I have a sbatch script to submit job arrays to Slurm with different steps:
#!/bin/bash
#SBATCH --ntasks 1
#SBATCH --nodes 1
#SBATCH --time 00-01:00:00
#SBATCH --array=0-15
dir="TEST_$SLURM_ARRAY_JOB_ID"
org=base-case
dst=$dir/case-$SLURM_ARRAY_TASK_ID
#step 0 -> I'd like that this step was executed only by one task!
srun mkdir $dir
#step 1
srun cp -r $org $dst
#step 2
srun python createParamsFile.py $dst $SLURM_ARRAY_TASK_ID
#step 3
srun python simulation.py $dst
I'd like to run step 0 just once, since the rest of the jobs in the array will share the directory created. It is not a big deal, because once the directory is created the remaining attempts raise an error on creating the directory.
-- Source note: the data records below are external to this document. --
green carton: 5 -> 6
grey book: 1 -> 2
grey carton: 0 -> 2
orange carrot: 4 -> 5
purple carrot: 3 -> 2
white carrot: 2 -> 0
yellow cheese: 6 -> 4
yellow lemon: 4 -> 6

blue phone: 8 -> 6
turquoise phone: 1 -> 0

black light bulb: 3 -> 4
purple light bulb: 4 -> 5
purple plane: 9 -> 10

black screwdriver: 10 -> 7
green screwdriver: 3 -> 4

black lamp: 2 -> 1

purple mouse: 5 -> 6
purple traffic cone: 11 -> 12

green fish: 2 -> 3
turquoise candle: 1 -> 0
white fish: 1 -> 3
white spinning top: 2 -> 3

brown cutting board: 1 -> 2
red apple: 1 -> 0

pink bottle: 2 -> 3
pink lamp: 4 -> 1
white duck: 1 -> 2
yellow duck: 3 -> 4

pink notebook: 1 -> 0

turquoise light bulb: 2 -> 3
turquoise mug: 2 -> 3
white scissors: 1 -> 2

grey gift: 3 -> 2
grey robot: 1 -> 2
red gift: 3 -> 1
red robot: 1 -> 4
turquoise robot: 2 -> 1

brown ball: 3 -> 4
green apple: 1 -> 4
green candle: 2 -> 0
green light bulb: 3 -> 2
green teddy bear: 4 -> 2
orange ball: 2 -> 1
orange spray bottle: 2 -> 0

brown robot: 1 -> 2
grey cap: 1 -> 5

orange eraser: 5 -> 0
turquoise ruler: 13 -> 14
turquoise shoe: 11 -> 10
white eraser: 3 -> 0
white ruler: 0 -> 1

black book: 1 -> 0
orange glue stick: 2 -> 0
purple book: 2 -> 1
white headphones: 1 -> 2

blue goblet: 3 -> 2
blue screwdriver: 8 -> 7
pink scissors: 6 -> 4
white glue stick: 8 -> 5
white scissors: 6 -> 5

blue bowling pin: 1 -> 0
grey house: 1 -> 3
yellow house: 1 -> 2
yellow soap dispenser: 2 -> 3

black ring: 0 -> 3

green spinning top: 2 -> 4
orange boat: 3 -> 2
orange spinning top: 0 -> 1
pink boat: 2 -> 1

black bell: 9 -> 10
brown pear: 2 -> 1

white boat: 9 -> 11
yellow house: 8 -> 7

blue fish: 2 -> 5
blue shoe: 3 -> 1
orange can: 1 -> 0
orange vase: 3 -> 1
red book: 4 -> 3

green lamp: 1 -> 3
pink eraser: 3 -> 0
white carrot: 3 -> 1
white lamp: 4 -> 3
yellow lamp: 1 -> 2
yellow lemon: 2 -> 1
But it is always better to avoid error messages in the logs and slurm steps abortions Per example in this case:
/usr/bin/mkdir: cannot create directory 'TEST_111224': File exists
srun: error: s02r3b83: task 0: Exited with exit code 1
srun: Terminating job step 111226.0
It is true that if I execute the mkdir command without the srun, step 0 does not exist and it is not terminated abruptly. But I still get the error.